Objective
Copy the listing below line for line, changing nothing.

Records shown
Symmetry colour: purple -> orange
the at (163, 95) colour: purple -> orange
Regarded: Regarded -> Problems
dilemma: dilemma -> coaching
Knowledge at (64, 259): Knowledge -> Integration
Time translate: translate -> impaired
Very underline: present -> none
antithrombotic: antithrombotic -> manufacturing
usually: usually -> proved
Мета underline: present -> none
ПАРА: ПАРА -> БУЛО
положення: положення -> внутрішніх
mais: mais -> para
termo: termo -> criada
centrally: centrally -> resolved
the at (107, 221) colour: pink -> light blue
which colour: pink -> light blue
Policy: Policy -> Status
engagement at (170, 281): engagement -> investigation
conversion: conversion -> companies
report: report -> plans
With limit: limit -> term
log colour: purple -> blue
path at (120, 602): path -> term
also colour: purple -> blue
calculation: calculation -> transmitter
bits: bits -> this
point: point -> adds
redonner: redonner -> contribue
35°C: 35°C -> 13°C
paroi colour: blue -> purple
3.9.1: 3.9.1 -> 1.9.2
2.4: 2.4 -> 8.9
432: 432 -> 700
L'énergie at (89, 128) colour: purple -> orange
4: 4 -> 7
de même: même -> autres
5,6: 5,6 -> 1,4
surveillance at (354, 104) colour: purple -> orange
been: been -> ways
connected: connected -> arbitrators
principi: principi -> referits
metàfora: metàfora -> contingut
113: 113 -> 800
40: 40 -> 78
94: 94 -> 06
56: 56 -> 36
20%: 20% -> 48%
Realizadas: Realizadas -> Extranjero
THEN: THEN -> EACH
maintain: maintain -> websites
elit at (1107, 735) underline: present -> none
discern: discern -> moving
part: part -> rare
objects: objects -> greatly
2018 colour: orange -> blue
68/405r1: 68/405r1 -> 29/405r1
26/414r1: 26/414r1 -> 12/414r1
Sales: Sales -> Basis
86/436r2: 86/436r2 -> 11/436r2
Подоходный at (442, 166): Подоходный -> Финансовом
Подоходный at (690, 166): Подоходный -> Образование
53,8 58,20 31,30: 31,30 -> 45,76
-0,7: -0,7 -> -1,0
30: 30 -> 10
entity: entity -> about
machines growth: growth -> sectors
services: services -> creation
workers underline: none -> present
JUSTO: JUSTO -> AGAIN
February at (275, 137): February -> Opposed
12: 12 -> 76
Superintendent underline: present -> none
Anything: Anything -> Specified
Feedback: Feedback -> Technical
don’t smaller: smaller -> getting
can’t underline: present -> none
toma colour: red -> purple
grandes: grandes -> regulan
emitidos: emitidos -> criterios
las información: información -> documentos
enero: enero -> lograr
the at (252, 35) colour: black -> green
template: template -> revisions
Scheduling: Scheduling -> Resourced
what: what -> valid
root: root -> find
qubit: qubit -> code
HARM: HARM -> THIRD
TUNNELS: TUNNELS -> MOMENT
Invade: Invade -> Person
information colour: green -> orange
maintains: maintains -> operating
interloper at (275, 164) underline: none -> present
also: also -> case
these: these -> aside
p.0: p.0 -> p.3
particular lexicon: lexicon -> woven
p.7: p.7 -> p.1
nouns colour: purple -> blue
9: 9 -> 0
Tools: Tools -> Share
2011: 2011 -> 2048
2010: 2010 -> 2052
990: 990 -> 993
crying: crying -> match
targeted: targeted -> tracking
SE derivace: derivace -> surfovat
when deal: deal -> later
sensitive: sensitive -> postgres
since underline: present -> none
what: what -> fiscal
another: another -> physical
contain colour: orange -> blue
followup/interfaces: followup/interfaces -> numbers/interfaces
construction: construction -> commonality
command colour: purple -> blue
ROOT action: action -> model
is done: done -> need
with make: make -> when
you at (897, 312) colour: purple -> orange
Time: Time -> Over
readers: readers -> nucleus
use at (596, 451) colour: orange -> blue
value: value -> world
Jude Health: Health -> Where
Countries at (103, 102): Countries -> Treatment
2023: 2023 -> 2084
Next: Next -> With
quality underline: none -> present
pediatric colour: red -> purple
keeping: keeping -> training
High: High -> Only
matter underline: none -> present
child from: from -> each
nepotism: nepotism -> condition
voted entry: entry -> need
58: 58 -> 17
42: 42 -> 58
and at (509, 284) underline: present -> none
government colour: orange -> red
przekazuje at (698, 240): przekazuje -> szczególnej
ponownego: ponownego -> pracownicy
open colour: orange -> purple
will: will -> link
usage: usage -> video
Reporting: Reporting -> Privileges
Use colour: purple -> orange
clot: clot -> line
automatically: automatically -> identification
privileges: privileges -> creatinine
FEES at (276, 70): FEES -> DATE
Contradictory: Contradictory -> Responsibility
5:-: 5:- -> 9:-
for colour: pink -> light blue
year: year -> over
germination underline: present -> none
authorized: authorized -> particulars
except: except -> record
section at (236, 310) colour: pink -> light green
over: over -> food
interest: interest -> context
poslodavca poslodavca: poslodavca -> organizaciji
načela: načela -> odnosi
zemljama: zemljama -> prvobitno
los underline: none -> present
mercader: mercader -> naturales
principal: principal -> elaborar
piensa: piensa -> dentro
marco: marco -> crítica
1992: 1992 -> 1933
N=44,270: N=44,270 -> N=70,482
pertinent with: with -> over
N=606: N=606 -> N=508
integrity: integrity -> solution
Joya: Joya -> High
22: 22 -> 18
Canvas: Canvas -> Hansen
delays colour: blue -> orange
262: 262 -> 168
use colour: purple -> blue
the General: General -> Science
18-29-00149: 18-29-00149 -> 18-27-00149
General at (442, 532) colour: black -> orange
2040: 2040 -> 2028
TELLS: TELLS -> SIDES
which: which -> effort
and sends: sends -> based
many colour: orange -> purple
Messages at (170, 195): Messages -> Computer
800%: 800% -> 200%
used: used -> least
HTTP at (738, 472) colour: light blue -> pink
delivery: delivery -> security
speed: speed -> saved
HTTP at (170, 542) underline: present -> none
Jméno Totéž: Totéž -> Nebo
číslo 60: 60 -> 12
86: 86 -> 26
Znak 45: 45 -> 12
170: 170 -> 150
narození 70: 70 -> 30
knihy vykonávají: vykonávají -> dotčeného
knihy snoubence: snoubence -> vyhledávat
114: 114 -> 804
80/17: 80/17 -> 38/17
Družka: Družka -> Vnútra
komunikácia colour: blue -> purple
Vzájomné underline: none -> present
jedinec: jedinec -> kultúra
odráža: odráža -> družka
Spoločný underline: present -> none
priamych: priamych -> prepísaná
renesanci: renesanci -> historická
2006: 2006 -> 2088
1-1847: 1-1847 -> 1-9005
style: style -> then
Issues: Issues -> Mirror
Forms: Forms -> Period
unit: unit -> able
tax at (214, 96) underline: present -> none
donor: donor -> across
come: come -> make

The answer
Symmetry colour: purple -> orange
the at (163, 95) colour: purple -> orange
Regarded: Regarded -> Problems
dilemma: dilemma -> coaching
Knowledge at (64, 259): Knowledge -> Integration
Time translate: translate -> impaired
Very underline: present -> none
antithrombotic: antithrombotic -> manufacturing
usually: usually -> proved
Мета underline: present -> none
ПАРА: ПАРА -> БУЛО
положення: положення -> внутрішніх
mais: mais -> para
termo: termo -> criada
centrally: centrally -> resolved
the at (107, 221) colour: pink -> light blue
which colour: pink -> light blue
Policy: Policy -> Status
engagement at (170, 281): engagement -> investigation
conversion: conversion -> companies
report: report -> plans
With limit: limit -> term
log colour: purple -> blue
path at (120, 602): path -> term
also colour: purple -> blue
calculation: calculation -> transmitter
bits: bits -> this
point: point -> adds
redonner: redonner -> contribue
35°C: 35°C -> 13°C
paroi colour: blue -> purple
3.9.1: 3.9.1 -> 1.9.2
2.4: 2.4 -> 8.9
432: 432 -> 700
L'énergie at (89, 128) colour: purple -> orange
4: 4 -> 7
de même: même -> autres
5,6: 5,6 -> 1,4
surveillance at (354, 104) colour: purple -> orange
been: been -> ways
connected: connected -> arbitrators
principi: principi -> referits
metàfora: metàfora -> contingut
113: 113 -> 800
40: 40 -> 78
94: 94 -> 06
56: 56 -> 36
20%: 20% -> 48%
Realizadas: Realizadas -> Extranjero
THEN: THEN -> EACH
maintain: maintain -> websites
elit at (1107, 735) underline: present -> none
discern: discern -> moving
part: part -> rare
objects: objects -> greatly
2018 colour: orange -> blue
68/405r1: 68/405r1 -> 29/405r1
26/414r1: 26/414r1 -> 12/414r1
Sales: Sales -> Basis
86/436r2: 86/436r2 -> 11/436r2
Подоходный at (442, 166): Подоходный -> Финансовом
Подоходный at (690, 166): Подоходный -> Образование
53,8 58,20 31,30: 31,30 -> 45,76
-0,7: -0,7 -> -1,0
30: 30 -> 10
entity: entity -> about
machines growth: growth -> sectors
services: services -> creation
workers underline: none -> present
JUSTO: JUSTO -> AGAIN
February at (275, 137): February -> Opposed
12: 12 -> 76
Superintendent underline: present -> none
Anything: Anything -> Specified
Feedback: Feedback -> Technical
don’t smaller: smaller -> getting
can’t underline: present -> none
toma colour: red -> purple
grandes: grandes -> regulan
emitidos: emitidos -> criterios
las información: información -> documentos
enero: enero -> lograr
the at (252, 35) colour: black -> green
template: template -> revisions
Scheduling: Scheduling -> Resourced
what: what -> valid
root: root -> find
qubit: qubit -> code
HARM: HARM -> THIRD
TUNNELS: TUNNELS -> MOMENT
Invade: Invade -> Person
information colour: green -> orange
maintains: maintains -> operating
interloper at (275, 164) underline: none -> present
also: also -> case
these: these -> aside
p.0: p.0 -> p.3
particular lexicon: lexicon -> woven
p.7: p.7 -> p.1
nouns colour: purple -> blue
9: 9 -> 0
Tools: Tools -> Share
2011: 2011 -> 2048
2010: 2010 -> 2052
990: 990 -> 993
crying: crying -> match
targeted: targeted -> tracking
SE derivace: derivace -> surfovat
when deal: deal -> later
sensitive: sensitive -> postgres
since underline: present -> none
what: what -> fiscal
another: another -> physical
contain colour: orange -> blue
followup/interfaces: followup/interfaces -> numbers/interfaces
construction: construction -> commonality
command colour: purple -> blue
ROOT action: action -> model
is done: done -> need
with make: make -> when
you at (897, 312) colour: purple -> orange
Time: Time -> Over
readers: readers -> nucleus
use at (596, 451) colour: orange -> blue
value: value -> world
Jude Health: Health -> Where
Countries at (103, 102): Countries -> Treatment
2023: 2023 -> 2084
Next: Next -> With
quality underline: none -> present
pediatric colour: red -> purple
keeping: keeping -> training
High: High -> Only
matter underline: none -> present
child from: from -> each
nepotism: nepotism -> condition
voted entry: entry -> need
58: 58 -> 17
42: 42 -> 58
and at (509, 284) underline: present -> none
government colour: orange -> red
przekazuje at (698, 240): przekazuje -> szczególnej
ponownego: ponownego -> pracownicy
open colour: orange -> purple
will: will -> link
usage: usage -> video
Reporting: Reporting -> Privileges
Use colour: purple -> orange
clot: clot -> line
automatically: automatically -> identification
privileges: privileges -> creatinine
FEES at (276, 70): FEES -> DATE
Contradictory: Contradictory -> Responsibility
5:-: 5:- -> 9:-
for colour: pink -> light blue
year: year -> over
germination underline: present -> none
authorized: authorized -> particulars
except: except -> record
section at (236, 310) colour: pink -> light green
over: over -> food
interest: interest -> context
poslodavca poslodavca: poslodavca -> organizaciji
načela: načela -> odnosi
zemljama: zemljama -> prvobitno
los underline: none -> present
mercader: mercader -> naturales
principal: principal -> elaborar
piensa: piensa -> dentro
marco: marco -> crítica
1992: 1992 -> 1933
N=44,270: N=44,270 -> N=70,482
pertinent with: with -> over
N=606: N=606 -> N=508
integrity: integrity -> solution
Joya: Joya -> High
22: 22 -> 18
Canvas: Canvas -> Hansen
delays colour: blue -> orange
262: 262 -> 168
use colour: purple -> blue
the General: General -> Science
18-29-00149: 18-29-00149 -> 18-27-00149
General at (442, 532) colour: black -> orange
2040: 2040 -> 2028
TELLS: TELLS -> SIDES
which: which -> effort
and sends: sends -> based
many colour: orange -> purple
Messages at (170, 195): Messages -> Computer
800%: 800% -> 200%
used: used -> least
HTTP at (738, 472) colour: light blue -> pink
delivery: delivery -> security
speed: speed -> saved
HTTP at (170, 542) underline: present -> none
Jméno Totéž: Totéž -> Nebo
číslo 60: 60 -> 12
86: 86 -> 26
Znak 45: 45 -> 12
170: 170 -> 150
narození 70: 70 -> 30
knihy vykonávají: vykonávají -> dotčeného
knihy snoubence: snoubence -> vyhledávat
114: 114 -> 804
80/17: 80/17 -> 38/17
Družka: Družka -> Vnútra
komunikácia colour: blue -> purple
Vzájomné underline: none -> present
jedinec: jedinec -> kultúra
odráža: odráža -> družka
Spoločný underline: present -> none
priamych: priamych -> prepísaná
renesanci: renesanci -> historická
2006: 2006 -> 2088
1-1847: 1-1847 -> 1-9005
style: style -> then
Issues: Issues -> Mirror
Forms: Forms -> Period
unit: unit -> able
tax at (214, 96) underline: present -> none
donor: donor -> across
come: come -> make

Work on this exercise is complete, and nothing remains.